Last July, the HPEC suggested that eligibility of bidders be decided on the basis of “adjusted tangible net worth” as well as “past mining experience expressed in terms of volume handled vis-à-vis the size of mine and/or investment required” while retaining the criteria mentioned in the 2015 coal law.

In response, the Coal Ministry was candid: “In the allocation of 204 coal mines prior to their de-allocation in 2014, the details of net worth were found inaccurate which led to registration of many cases against the officers by CBI…Verification of net worth will remain a challenge and contentious. In view of these, (we) may continue with the existing eligibility conditions for sale of coal.”

On May 22 last year, a special CBI court sentenced three officials — former secretary H C Gupta, former joint secretary K S Kropha and former director K C Samaria — to two years in jail for allegedly allotting coal block to a private company on false net worth and level of preparedness.

Indeed, the fear of misuse or abuse loomed large as the Ministry took a more stringent view than the HPEC on the latter’s recommendations.

Consider:

HPEC: Mining lease owner — currently producing coal from the block for power generation or for self-use — be permitted to sell 25 per cent of the coal in open market.

Ministry: This could be permitted provided the lease owner paid an additional premium of “say 10 per cent to 20 per cent of final bid price, on per tonne basis” on the output sold in the open market.

* Mining lease owner should get more flexibility in production with the auction winner or allottees required to produce a lower 65 per cent of the coal quantity mentioned in the mining plan during any fixed five-year block.

Coal Ministry declined to lower the minimum threshold from 70 per cent for auction winners and 80 per cent for allottees but agreed on relief to power producers allowing them to sell 25 per cent of output provided they retained minimum threshold at 90 per cent or 80 per cent for auctioned open cast mine or underground mine, respectively.

Currently, power producers who got mine lease during the first and second tranche of coal auction in 2014 and 2015 have no room to decrease their production.

* If at least three valid bidders do not participate in the first auction process, two bidders should be considered sufficient in the second attempt. If that also fails, for the third and subsequent attempts, a single firm should be allowed to bid.
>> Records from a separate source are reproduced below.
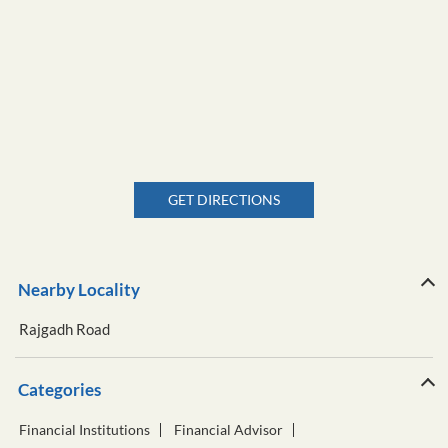
GET DIRECTIONS
Nearby Locality
Rajgadh Road
Categories
Financial Institutions
Financial Advisor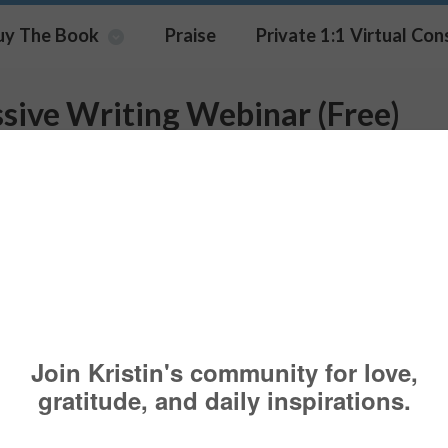
uy The Book
Praise
Private 1:1 Virtual Con
sive Writing Webinar (Free)
rted by Wounded Warrior Proje
terans
NG
,
EXPRESSIVE WRITING
,
WEBINAR
CAREGIVER
,
CAREGIVERS
,
CAR
BINAR
,
WRITING
Pin It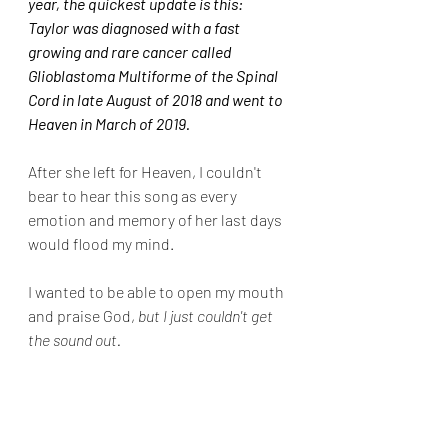
year, the quickest update is this:  
Taylor was diagnosed with a fast 
growing and rare cancer called 
Glioblastoma Multiforme of the Spinal 
Cord in late August of 2018 and went to 
Heaven in March of 2019.
After she left for Heaven, I couldn't 
bear to hear this song as every 
emotion and memory of her last days 
would flood my mind.
I wanted to be able to open my mouth 
and praise God, 
but I just couldn't get 
the sound out.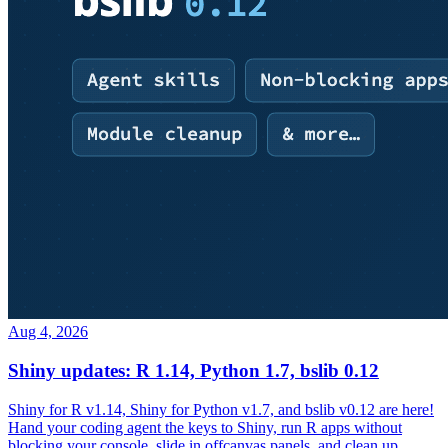
Aug 4, 2026
Shiny updates: R 1.14, Python 1.7, bslib 0.12
Shiny for R v1.14, Shiny for Python v1.7, and bslib v0.12 are here!
Hand your coding agent the keys to Shiny, run R apps without
blocking your console, slide in offcanvas panels, and clean up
Fearing possibility of cartelisation, the Ministry said that at least two bidders was a must because if there was only a single bidder, “there would be no bidding” as it amounts to selecting the sole bidder. In case of only one bidder on the third attempt, it suggested, “the block may be considered for allotment to a Central/state PSU or mandatory allotment to Coal India Ltd.”

* To improve grade and quality of coal, the Ministry should introduce auction of mines for coal washeries as “washing of coal obtained from a mine” had been included as a specified end-use in the 2015 coal law. This would attract wider participation and sufficient competition.

This was turned down by the Ministry on the grounds that “washing may not be an end use as after washing either sale of coal will take place or use in some of the end-use plants of bidder will take place. In the first case, it may be similar to commercial mining (sale of coal) in nature.”

* Change in the bidding methodology to a revenue sharing model where the bid parameter will be “percentage of revenue to be shared with the government”. Revenue, it said, would be calculated by multiplying “actual quantity of coal produced” with “domestic coal price index” or Coal India’s notified price.

The ministry said that this could be accepted “in due course” as it would take time to develop a national coal index and to work out implications of shifting to revenue sharing. It proposed to continue with the existing methodologies “for the time being/for next round of allocation (auction)”.

Under the current methodology, the bid parameter is the coal price per tonne. In the ascending forward auction, the bidder who submits the highest price offer is the successful bidder.